The study of leadership started off by focusing on the character traits of important leaders from leaders, but increasingly focused on what are successful approaches to leadership that we can all learn from.
More can be learnt from this BBC radio documentary.
Early theories of individuals in leadership tried to find common characteristics of leaders. As an example here is a trait theory of leadership by Zaccaro (2004):
However, these had lots of methodological problems, and also tended to reflect wider biases that exist in society (for example highlighting traditionally male characteristics). More contemporary literature on leadership in public life tends to focus on important skills and qualities that we can develop. Things like:
- Communicating effectively
- Involving other people in decisions
- Remaining calm and positive in difficult situations
- Fairness in their dealings with others
- Ensuring their organisation focuses on the way it benefits society (rather than protecting its own patch)

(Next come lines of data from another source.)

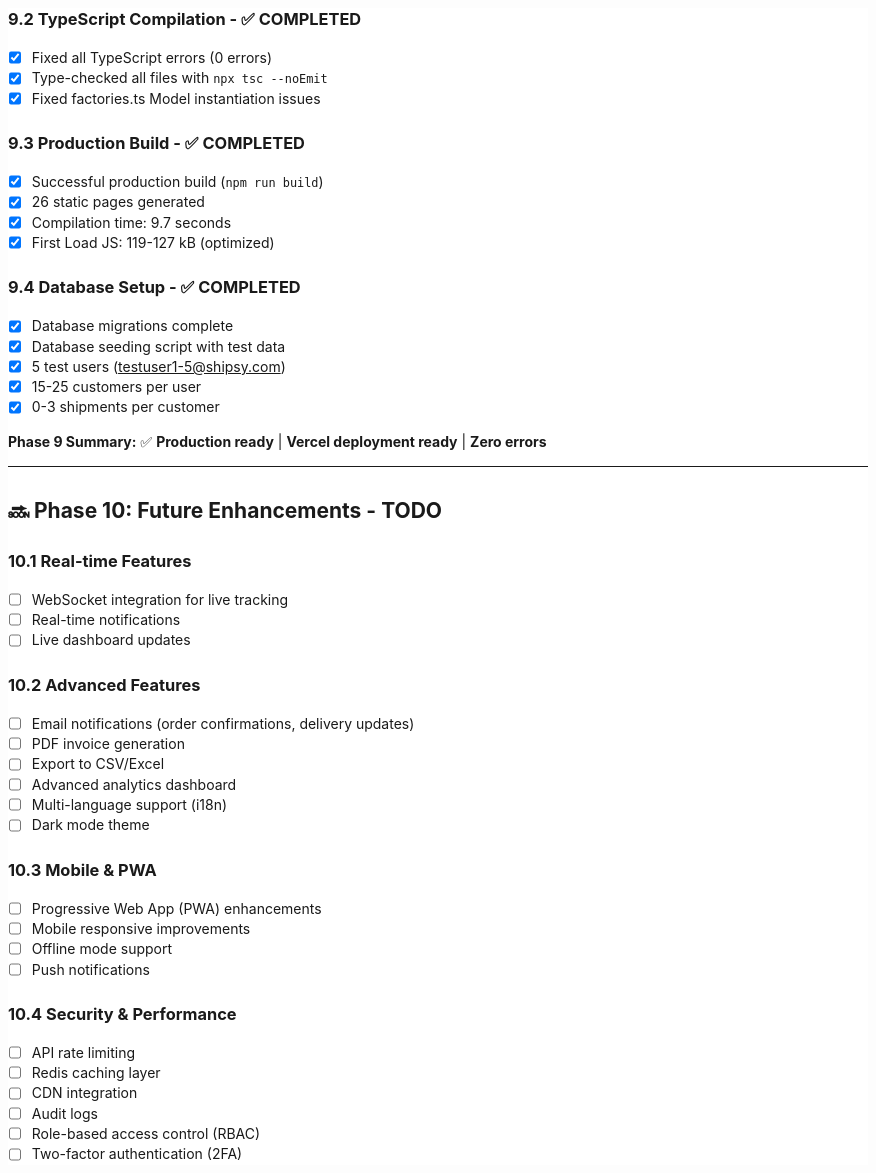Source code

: ### 9.2 TypeScript Compilation - ✅ COMPLETED
- [x] Fixed all TypeScript errors (0 errors)
- [x] Type-checked all files with `npx tsc --noEmit`
- [x] Fixed factories.ts Model instantiation issues

### 9.3 Production Build - ✅ COMPLETED
- [x] Successful production build (`npm run build`)
- [x] 26 static pages generated
- [x] Compilation time: 9.7 seconds
- [x] First Load JS: 119-127 kB (optimized)

### 9.4 Database Setup - ✅ COMPLETED
- [x] Database migrations complete
- [x] Database seeding script with test data
- [x] 5 test users (testuser1-5@shipsy.com)
- [x] 15-25 customers per user
- [x] 0-3 shipments per customer

**Phase 9 Summary:** ✅ **Production ready** | **Vercel deployment ready** | **Zero errors**

---

## 🔜 Phase 10: Future Enhancements - TODO

### 10.1 Real-time Features
- [ ] WebSocket integration for live tracking
- [ ] Real-time notifications
- [ ] Live dashboard updates

### 10.2 Advanced Features
- [ ] Email notifications (order confirmations, delivery updates)
- [ ] PDF invoice generation
- [ ] Export to CSV/Excel
- [ ] Advanced analytics dashboard
- [ ] Multi-language support (i18n)
- [ ] Dark mode theme

### 10.3 Mobile & PWA
- [ ] Progressive Web App (PWA) enhancements
- [ ] Mobile responsive improvements
- [ ] Offline mode support
- [ ] Push notifications

### 10.4 Security & Performance
- [ ] API rate limiting
- [ ] Redis caching layer
- [ ] CDN integration
- [ ] Audit logs
- [ ] Role-based access control (RBAC)
- [ ] Two-factor authentication (2FA)
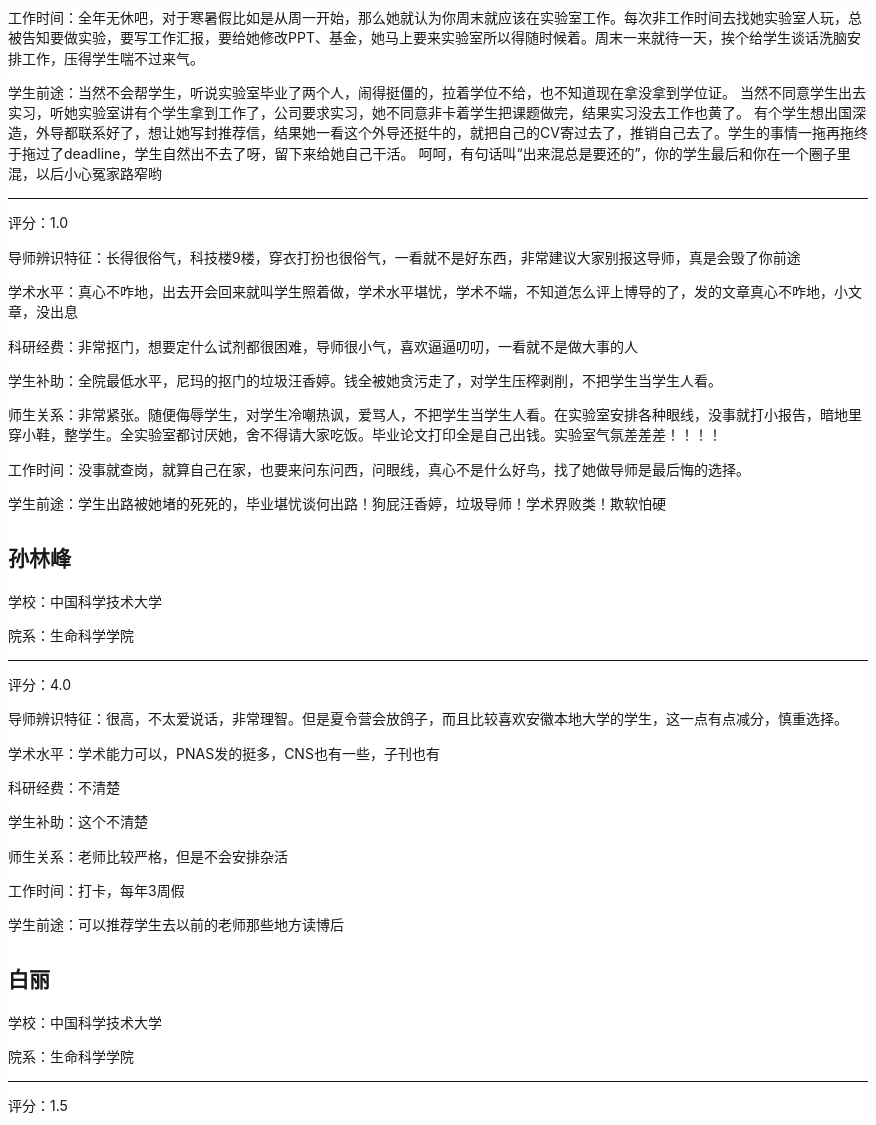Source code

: 工作时间：全年无休吧，对于寒暑假比如是从周一开始，那么她就认为你周末就应该在实验室工作。每次非工作时间去找她实验室人玩，总被告知要做实验，要写工作汇报，要给她修改PPT、基金，她马上要来实验室所以得随时候着。周末一来就待一天，挨个给学生谈话洗脑安排工作，压得学生喘不过来气。

学生前途：当然不会帮学生，听说实验室毕业了两个人，闹得挺僵的，拉着学位不给，也不知道现在拿没拿到学位证。
当然不同意学生出去实习，听她实验室讲有个学生拿到工作了，公司要求实习，她不同意非卡着学生把课题做完，结果实习没去工作也黄了。
有个学生想出国深造，外导都联系好了，想让她写封推荐信，结果她一看这个外导还挺牛的，就把自己的CV寄过去了，推销自己去了。学生的事情一拖再拖终于拖过了deadline，学生自然出不去了呀，留下来给她自己干活。
呵呵，有句话叫“出来混总是要还的”，你的学生最后和你在一个圈子里混，以后小心冤家路窄哟

* * *

评分：1.0

导师辨识特征：长得很俗气，科技楼9楼，穿衣打扮也很俗气，一看就不是好东西，非常建议大家别报这导师，真是会毁了你前途

学术水平：真心不咋地，出去开会回来就叫学生照着做，学术水平堪忧，学术不端，不知道怎么评上博导的了，发的文章真心不咋地，小文章，没出息

科研经费：非常抠门，想要定什么试剂都很困难，导师很小气，喜欢逼逼叨叨，一看就不是做大事的人

学生补助：全院最低水平，尼玛的抠门的垃圾汪香婷。钱全被她贪污走了，对学生压榨剥削，不把学生当学生人看。

师生关系：非常紧张。随便侮辱学生，对学生冷嘲热讽，爱骂人，不把学生当学生人看。在实验室安排各种眼线，没事就打小报告，暗地里穿小鞋，整学生。全实验室都讨厌她，舍不得请大家吃饭。毕业论文打印全是自己出钱。实验室气氛差差差！！！！

工作时间：没事就查岗，就算自己在家，也要来问东问西，问眼线，真心不是什么好鸟，找了她做导师是最后悔的选择。

学生前途：学生出路被她堵的死死的，毕业堪忧谈何出路！狗屁汪香婷，垃圾导师！学术界败类！欺软怕硬

## 孙林峰

学校：中国科学技术大学

院系：生命科学学院

* * *

评分：4.0

导师辨识特征：很高，不太爱说话，非常理智。但是夏令营会放鸽子，而且比较喜欢安徽本地大学的学生，这一点有点减分，慎重选择。

学术水平：学术能力可以，PNAS发的挺多，CNS也有一些，子刊也有

科研经费：不清楚

学生补助：这个不清楚

师生关系：老师比较严格，但是不会安排杂活

工作时间：打卡，每年3周假

学生前途：可以推荐学生去以前的老师那些地方读博后

## 白丽

学校：中国科学技术大学

院系：生命科学学院

* * *

评分：1.5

The NHS has developed its own leadership competency framework and has sought to develop its leadership capacity through the advent of the Leadership Academy. Although I don’t think anyone would say this is perfect, it could be a place to start to understand some of your own leadership development. Have a look at the criteria below:
These are the essential roles and skills that the NHS determines are essential to leadership roles. Have a look at the NHS Leadership Model to further familiarise yourself with their recommendations.
Challenges of leadership
Although leadership has received a lot of attention over recent years, some people feel that it doesn’t always add up to improvements in front line care. There are worries that encouraging everyone to be ‘leaders’ is reducing some of the collegiality that used to be present amongst front line teams – others say that ‘leaderism’ has distracted us from what is important. Certainly there is a large and growing number of ‘how to’ guides to leadership and not as much evidence that the quality of leadership is actually improving. In healthcare organisations there are many things that shape how things work aside from the individual skill of particular leaders. For example;
- Organisational politics
- Government funding
- Relationship with other healthcare organisations
- The demands of patients
- The demands and availability of staff
- Public policy change
- New technology
We do not therefore suggest that leadership is the answer to all the problems facing healthcare organisations, but just one part of a very complex picture.
One way to begin to think about the challenges of leadership in practice is to put yourself in the shoes of a senior manager at a healthcare organisation. What are the big challenges you think they face? There are often pieces in The Guardian, the Health Services Journal, or the British Medical Journal that cover key challenges of NHS Leadership. Keeping up to date with these broader challenges can help you to understand the local changes in your organisation or department.